You have not explained how you are updating the entity; what is inside product.Update method. If you are updating using API that does not update underlying first level cache (SQL/HQL/Linq), then the problem you stated in question is obvious. In that case,

  • You load entity in session cache using Get (Version 10). This hits the database.
  • Then, you call Update (database hit) which will not update the first level cache (Version changed to 11 in database; NOT in cache).
  • Then you call Get again. NHibernate looks if entity is already loaded in session cache. Yes; it is (Version 10). It just returns it. No database hit.

Solution 1:

Not sure why that Update method is needed. You can directly update the entity like below:

public async Task Update(int id, ProductIdentity productIdentity)
{
    var product = session.Get(id);
    product.Version = 11;
    //Update other properties here
    ...
    ...
    //That's it. You are already calling `Flush` somewhere somehow
}

Solution 2:

As Ayende NOT recommended (and I am not recommending either), don't use Get and write a query that will hit the database. Use Linq/HQL/SQL API instead.

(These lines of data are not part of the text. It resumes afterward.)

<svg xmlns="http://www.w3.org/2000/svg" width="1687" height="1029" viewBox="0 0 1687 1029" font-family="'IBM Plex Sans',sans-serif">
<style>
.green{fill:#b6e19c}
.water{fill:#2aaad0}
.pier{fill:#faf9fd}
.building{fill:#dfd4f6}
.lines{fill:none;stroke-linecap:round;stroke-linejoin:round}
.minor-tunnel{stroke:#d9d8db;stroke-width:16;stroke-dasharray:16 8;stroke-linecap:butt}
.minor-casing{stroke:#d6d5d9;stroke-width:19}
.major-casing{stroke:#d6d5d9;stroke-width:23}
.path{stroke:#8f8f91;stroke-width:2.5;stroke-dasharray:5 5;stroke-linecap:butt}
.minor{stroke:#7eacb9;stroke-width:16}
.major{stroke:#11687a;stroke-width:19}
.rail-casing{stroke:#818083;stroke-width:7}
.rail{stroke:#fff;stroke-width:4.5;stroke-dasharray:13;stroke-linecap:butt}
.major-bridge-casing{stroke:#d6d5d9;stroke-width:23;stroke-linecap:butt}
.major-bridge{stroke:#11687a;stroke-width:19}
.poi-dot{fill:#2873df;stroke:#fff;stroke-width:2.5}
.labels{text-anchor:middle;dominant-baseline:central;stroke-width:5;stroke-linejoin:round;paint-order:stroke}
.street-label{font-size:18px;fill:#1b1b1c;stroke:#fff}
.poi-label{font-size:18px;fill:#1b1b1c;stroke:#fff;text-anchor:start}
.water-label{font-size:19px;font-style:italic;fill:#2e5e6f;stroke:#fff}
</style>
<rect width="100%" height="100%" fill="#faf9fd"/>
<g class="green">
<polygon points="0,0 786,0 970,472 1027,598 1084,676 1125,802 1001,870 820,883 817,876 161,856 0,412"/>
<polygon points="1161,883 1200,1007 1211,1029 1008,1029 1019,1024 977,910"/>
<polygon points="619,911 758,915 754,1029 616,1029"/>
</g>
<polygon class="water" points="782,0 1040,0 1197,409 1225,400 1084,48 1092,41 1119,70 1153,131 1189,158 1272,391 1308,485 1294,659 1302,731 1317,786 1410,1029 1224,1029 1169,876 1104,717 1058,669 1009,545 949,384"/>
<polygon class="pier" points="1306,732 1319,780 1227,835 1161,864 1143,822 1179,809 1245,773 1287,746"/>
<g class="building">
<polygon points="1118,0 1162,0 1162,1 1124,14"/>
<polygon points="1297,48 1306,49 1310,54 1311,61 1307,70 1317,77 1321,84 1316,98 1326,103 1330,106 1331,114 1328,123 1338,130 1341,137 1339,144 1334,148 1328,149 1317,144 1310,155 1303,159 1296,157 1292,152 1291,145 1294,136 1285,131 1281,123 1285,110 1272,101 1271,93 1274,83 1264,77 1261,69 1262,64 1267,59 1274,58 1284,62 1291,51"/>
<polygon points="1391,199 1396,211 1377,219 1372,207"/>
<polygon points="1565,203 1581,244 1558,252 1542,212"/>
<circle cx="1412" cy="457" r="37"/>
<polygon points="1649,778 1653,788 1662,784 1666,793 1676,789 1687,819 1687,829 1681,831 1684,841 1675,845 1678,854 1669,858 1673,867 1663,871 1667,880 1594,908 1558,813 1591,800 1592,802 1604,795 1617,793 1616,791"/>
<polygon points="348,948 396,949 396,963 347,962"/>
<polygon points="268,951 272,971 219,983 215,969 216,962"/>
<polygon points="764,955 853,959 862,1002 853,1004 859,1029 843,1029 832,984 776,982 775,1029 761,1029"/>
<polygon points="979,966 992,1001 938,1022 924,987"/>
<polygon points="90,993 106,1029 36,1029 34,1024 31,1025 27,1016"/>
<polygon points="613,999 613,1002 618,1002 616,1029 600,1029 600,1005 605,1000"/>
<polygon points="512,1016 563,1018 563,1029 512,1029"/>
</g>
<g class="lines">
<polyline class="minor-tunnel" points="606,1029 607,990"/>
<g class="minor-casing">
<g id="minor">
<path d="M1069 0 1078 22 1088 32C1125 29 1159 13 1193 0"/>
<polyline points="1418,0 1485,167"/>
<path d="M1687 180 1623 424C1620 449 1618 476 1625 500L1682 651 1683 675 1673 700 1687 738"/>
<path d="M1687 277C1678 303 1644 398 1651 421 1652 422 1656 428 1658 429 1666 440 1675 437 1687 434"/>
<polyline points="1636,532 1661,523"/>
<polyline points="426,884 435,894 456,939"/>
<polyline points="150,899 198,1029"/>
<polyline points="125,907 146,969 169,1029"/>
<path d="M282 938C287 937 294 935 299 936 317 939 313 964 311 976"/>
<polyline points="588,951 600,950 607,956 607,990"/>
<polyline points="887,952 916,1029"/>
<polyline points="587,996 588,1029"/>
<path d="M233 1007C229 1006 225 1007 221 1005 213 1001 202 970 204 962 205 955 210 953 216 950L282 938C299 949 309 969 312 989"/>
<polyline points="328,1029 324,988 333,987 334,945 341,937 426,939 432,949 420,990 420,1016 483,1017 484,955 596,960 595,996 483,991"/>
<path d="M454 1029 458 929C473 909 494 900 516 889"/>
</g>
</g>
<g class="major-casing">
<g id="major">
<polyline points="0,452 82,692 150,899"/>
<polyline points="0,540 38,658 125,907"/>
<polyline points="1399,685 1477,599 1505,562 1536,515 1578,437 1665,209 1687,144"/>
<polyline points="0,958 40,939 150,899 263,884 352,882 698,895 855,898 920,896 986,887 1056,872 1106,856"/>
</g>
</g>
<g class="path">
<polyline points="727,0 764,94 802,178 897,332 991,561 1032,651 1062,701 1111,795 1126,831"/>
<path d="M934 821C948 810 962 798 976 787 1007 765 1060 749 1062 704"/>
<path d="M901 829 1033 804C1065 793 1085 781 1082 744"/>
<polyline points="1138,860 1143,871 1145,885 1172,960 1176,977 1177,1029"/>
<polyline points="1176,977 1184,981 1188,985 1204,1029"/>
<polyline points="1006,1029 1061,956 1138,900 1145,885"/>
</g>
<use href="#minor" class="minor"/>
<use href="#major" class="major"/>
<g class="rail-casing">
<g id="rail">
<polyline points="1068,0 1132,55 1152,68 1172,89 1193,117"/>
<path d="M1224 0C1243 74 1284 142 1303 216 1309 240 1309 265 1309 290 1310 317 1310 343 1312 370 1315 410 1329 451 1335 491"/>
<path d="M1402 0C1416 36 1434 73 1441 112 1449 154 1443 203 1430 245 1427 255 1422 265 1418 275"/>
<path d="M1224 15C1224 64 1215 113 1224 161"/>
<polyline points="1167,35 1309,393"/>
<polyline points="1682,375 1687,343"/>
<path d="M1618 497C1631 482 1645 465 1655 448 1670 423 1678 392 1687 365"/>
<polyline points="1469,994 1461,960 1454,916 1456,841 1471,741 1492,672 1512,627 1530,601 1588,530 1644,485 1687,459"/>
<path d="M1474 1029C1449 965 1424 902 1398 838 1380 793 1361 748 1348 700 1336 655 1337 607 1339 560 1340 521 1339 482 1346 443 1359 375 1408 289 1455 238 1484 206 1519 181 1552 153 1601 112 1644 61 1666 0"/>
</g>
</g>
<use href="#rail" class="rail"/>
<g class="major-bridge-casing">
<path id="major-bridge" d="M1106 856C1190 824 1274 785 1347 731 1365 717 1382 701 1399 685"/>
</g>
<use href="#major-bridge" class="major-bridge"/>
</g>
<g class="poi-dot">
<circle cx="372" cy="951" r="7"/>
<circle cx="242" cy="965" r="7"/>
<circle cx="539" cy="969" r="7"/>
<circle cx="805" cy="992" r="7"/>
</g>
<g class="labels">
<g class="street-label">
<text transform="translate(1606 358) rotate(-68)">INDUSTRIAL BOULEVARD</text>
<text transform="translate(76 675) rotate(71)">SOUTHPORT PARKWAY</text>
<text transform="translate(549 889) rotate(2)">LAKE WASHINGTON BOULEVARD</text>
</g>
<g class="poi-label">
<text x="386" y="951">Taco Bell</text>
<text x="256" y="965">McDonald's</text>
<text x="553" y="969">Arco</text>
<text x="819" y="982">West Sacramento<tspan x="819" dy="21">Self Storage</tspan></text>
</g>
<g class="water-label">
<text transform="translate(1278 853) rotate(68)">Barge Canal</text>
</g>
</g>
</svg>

select customer from s.Linq<Customer>()
where customer.Id = customerId
select customer
).FirstOrDefault();

Every time that I see something like that, I wince a little inside. The reason for that is quite simple. This is doing a query by primary key. The key word here is a query.

This means that we have to hit the database in order to get a result for this query. Unless you are using the query cache (which by default you won’t), this force a query on the database, bypassing both the first level identity map and the second level cache.

Get and Load are here for a reason, they provide a way to get an entity by primary key. That is important for several aspects, most importantly, it means that NHibernate can apply quite a few optimizations for this process.